Si può imputare al singolo la responsabilità/colpa di questo umore? Anche, ma ogni comportamento riflette il senso del tempo e il nostro tempo rispecchia un'invadenza del mercato che amplia l'offerta di beni effimeri (screening di efficacia non dimostrata, farmaci preventivi e non protettivi, medicina difensiva che si autotutela con prescrizioni inappropriate…). Questi umori sono attentamente coltivati in un disegno che tenta di infiltrarsi nel sistema pubblico, o in parti di esso, con finanziamenti privati (fondi o assicurazioni) integrativi o sostitutivi.

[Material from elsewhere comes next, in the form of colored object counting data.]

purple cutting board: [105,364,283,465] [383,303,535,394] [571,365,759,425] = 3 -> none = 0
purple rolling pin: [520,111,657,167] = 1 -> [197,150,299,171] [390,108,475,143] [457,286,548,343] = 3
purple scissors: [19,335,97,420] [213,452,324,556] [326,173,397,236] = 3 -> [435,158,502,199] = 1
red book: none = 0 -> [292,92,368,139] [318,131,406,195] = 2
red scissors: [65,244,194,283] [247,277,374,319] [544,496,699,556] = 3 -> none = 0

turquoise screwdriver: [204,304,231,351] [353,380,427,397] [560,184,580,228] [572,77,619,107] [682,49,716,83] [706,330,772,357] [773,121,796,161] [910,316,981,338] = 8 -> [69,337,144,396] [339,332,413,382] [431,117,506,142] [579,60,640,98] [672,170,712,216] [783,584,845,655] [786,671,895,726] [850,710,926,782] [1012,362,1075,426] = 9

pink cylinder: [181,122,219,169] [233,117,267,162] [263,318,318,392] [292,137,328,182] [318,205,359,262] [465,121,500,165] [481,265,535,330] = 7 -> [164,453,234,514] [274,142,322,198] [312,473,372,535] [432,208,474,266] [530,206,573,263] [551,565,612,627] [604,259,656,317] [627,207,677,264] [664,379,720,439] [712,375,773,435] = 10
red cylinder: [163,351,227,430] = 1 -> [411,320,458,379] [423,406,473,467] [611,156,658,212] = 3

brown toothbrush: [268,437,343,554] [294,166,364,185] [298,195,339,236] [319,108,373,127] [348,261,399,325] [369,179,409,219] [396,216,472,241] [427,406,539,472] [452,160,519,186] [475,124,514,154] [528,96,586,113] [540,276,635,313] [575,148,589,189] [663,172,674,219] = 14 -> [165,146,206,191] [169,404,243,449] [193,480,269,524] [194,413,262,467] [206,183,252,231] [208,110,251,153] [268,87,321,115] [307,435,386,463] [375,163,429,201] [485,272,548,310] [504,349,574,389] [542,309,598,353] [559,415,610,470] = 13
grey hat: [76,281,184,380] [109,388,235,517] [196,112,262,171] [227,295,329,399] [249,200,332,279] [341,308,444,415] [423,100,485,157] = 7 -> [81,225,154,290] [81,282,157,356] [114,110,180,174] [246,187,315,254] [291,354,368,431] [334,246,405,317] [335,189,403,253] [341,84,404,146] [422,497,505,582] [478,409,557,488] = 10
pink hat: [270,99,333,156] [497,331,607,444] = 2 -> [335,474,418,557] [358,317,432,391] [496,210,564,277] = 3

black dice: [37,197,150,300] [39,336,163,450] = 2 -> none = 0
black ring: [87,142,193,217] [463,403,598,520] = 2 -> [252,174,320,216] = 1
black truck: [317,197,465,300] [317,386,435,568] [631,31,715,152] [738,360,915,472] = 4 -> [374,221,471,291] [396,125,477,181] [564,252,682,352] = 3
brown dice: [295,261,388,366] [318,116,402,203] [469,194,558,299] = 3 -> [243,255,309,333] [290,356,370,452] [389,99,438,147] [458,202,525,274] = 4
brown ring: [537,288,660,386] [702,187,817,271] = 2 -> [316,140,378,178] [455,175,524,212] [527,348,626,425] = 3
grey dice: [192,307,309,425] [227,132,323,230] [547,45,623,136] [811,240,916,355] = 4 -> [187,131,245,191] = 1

Il nostro Paese difetta di memoria: nel 1978 tra i fattori decisivi per il passaggio da un sistema frazionato su più mutue di categoria a un sistema pubblico unitario vi fu l'incompetenza finanziaria di alcuni tra i principali soggetti privati e il timore fondato di dover attivare onerosi salvataggi per fondi o assicuratori privati. A trent'anni di distanza, nei quali seppure con diseguaglianze geografiche si sono garantiti i livelli essenziali di assistenza, ammaliano le vecchie sirene. Si canta così il catastrofismo della "bancarotta" del sistema sanitario pubblico incapace di resistere all'aumento della domanda e al conservatorismo dei pubblici dipendenti.
Si cantano così le rosee sorti della partecipazione dei privati alla gestione sanitaria, prima nelle funzioni della logistica poi dell'assistenza.
Non stupisce in questo clima il recente documento di Confindustria che, soavemente inconsapevole dei costi umani e sociali dell'attuale crisi produttiva di cui evidentemente non si sente responsabile, decreta il fallimento delle politiche nazionali e regionali in sanità e, forte delle brillanti capacità imprenditoriali di cui i lavoratori in cassa integrazione sono entusiasti testimoni, si candida a cogestire parti e funzioni sanitarie.
Come resistere a queste sirene? Con il faticoso lavoro della ricostruzione: dei legami sociali che inducano ciascuno a vedere il proprio interesse e la propria speranza nei beni comuni, a cominciare dalla salute; della partecipazione che non delega al decisionismo delle istituzioni e alla tecnocrazia delle professioni le proprie sorti; della politica come bisogno delle persone per ridare un senso collettivo all'esistenza.